* [YOUR TASK]:
Reproduce the lines below word for word, starting at the line that contains "Inmuebles y Vivienda" and ending at the line that contains "Trabajo y Pensiones", with both of those lines included.

Items from a data source:
========================================================================

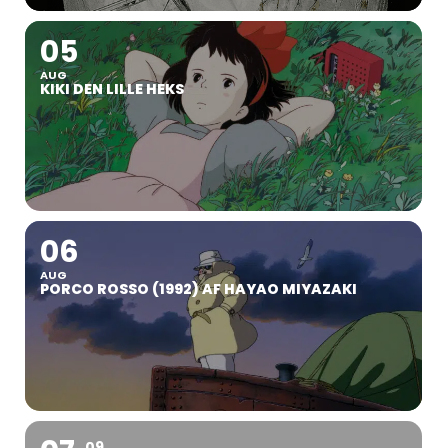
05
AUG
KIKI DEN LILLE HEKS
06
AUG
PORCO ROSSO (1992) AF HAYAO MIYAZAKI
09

========================================================================

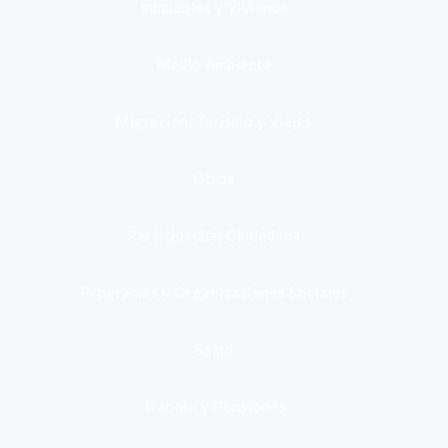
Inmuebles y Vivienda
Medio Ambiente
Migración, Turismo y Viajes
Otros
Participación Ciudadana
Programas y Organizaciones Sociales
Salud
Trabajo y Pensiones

========================================================================

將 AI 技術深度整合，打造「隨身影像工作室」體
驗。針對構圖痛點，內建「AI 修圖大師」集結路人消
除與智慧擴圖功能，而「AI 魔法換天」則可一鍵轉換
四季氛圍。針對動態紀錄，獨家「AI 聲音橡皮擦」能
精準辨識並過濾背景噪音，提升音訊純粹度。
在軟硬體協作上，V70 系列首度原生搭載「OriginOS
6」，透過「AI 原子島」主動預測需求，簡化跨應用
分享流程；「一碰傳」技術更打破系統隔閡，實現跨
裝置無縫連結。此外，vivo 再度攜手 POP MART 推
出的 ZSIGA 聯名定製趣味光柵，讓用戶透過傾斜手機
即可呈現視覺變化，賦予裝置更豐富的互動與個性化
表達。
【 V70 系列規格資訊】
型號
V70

========================================================================

* [OUTPUT OF THE EXERCISE]:
Inmuebles y Vivienda
Medio Ambiente
Migración, Turismo y Viajes
Otros
Participación Ciudadana
Programas y Organizaciones Sociales
Salud
Trabajo y Pensiones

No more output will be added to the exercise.